Anxiety, Stress, and Depression
Research shows that more than 1 in 20 children and adolescents have anxiety or depression. Children may be anxious due to different reasons. They might be unsure of their home situation especially if they are in foster care. Consequently, they will also be stressed if there are things in their life that are disrupted, that is, moving from one home to another. Another psychological trigger is the uncertainty of their family life whether they need to be placed in foster care or find a permanent home.
Parents who are separating or divorcing is also another source of anxiety. Without this stability and predicted loss of love, children are more likely to turn to other stuff to make up for the missing things in their lives.
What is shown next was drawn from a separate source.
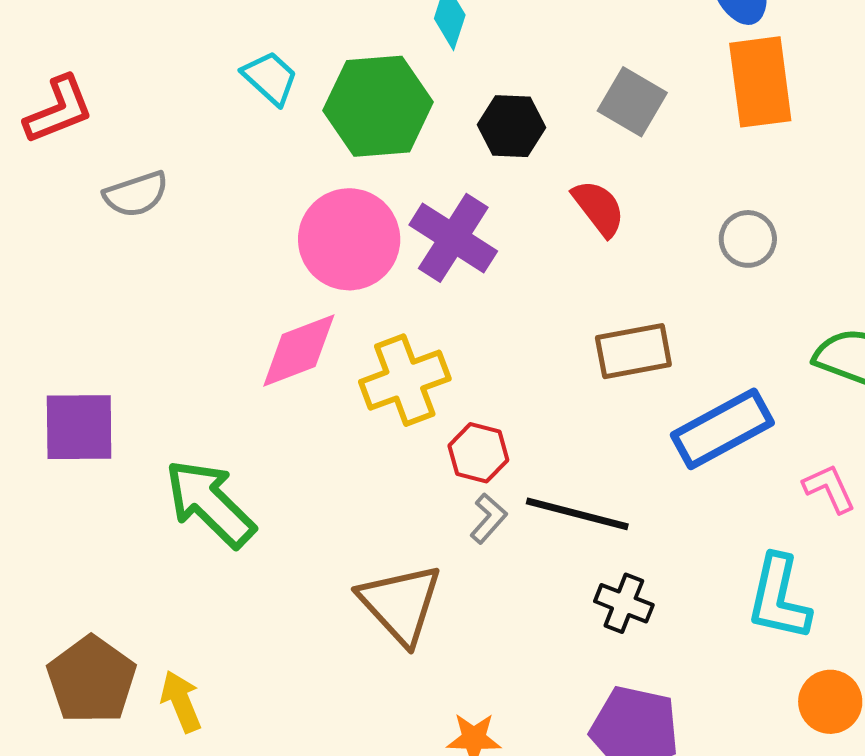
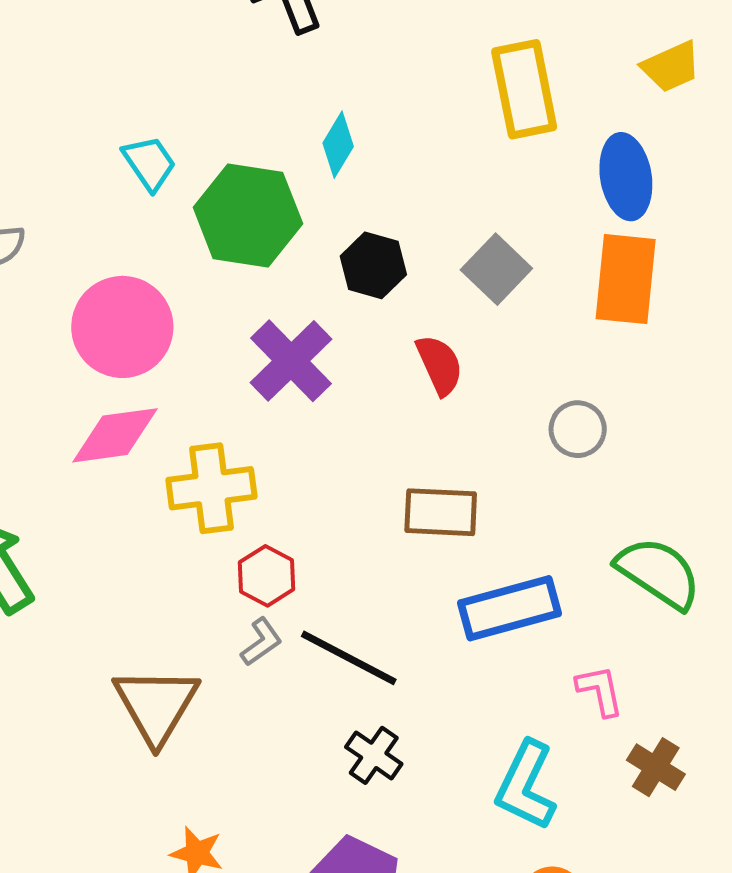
pink circle: (349, 239) -> (122, 327), moved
They might act out, run away, or turn to food as a way to cope with inner turmoil. They might also feel depressed not only because of family issues, but also with the way they look, their school and social life and other things.
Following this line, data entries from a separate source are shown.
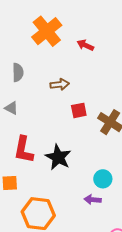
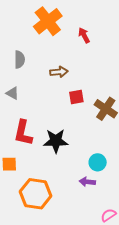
red arrow: (85, 45) -> (84, 35), turned 35
black star: (58, 157) -> (56, 141), turned -30

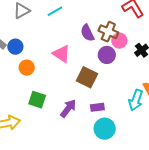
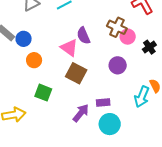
purple semicircle: (87, 33) -> (83, 36), moved
purple circle: (107, 55) -> (118, 65), moved
brown square: (87, 77) -> (76, 73), moved
purple arrow: (68, 108) -> (81, 113), moved

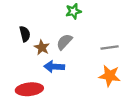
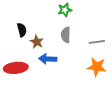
gray semicircle: (64, 42) -> (66, 35), moved, turned -42
red ellipse: (29, 89) -> (16, 68), moved

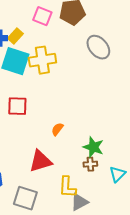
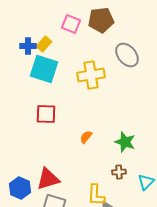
yellow cross: (42, 60) -> (91, 75), moved
green star: (93, 147) -> (125, 142), moved
red triangle: (40, 161) -> (48, 179), moved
Linking Psychological Problems with Obesity
Evidence shows that there is a link between psychological problems and obesity. If your child is constantly experiencing anxiety, this will lead to increased cortisol levels which increases appetite and changes metabolism. It tells the body to store fat in the stomach and eventually cause weight gain. It can also lead to chronic complications such as high blood pressure and type 2 diabetes. Fatigue, impaired brain function, infections are the other consequences of high cortisol levels due to anxiety and depression.
There is also a connection between stress and obesity with exposure dating back as early as being in the uterus. The causes of stress among children may include poverty, abuse, food insecurity, or even a poor relationship with a caregiver. Chronic exposure to stress contributes to a high risk for obesity. It affects their physical activity, eating habits, and other health behaviors.
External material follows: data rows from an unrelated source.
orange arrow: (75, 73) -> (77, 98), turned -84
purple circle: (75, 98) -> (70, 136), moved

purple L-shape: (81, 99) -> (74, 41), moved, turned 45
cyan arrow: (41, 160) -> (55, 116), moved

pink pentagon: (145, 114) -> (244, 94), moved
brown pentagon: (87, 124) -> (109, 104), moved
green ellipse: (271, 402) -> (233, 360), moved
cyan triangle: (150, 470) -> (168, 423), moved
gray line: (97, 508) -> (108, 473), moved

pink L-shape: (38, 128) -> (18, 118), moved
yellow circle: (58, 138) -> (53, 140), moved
The Importance of Being Physically and Mentally Healthy
Parents and primary caregivers can help a child who is overweight or obese overcome their problems. Tackling the psychological triggers involve talking to them about their issues. While eliminating anxiety, stress, or depression is ideal, this may not be possible immediately in the short term. Hence, managing the symptoms of stress or anxiety is critical. Talk to them about expectations and express confidence that things will be okay or that they can manage it.
There is also evidence linking family lifestyle and childhood obesity. Family dynamics affect diets, exercise, and physical activity. Children from advantaged households are more likely exposed to healthier lifestyles than those from disadvantaged backgrounds. Encouraging your kids to be fit and healthy also start with you as the role model. Teach good and healthy eating habits. In addition to a well-balanced diet, make exercise and physical activity a part of daily life. Limit screen time and ensure that they get adequate sleep.
Obesity and being overweight are problems that may lead to unfortunate consequences if they are not addressed immediately. Identifying the psychological triggers and responding to them as well as good nutrition, exercise, and physical activity can help your child manage and sustain healthy weight levels.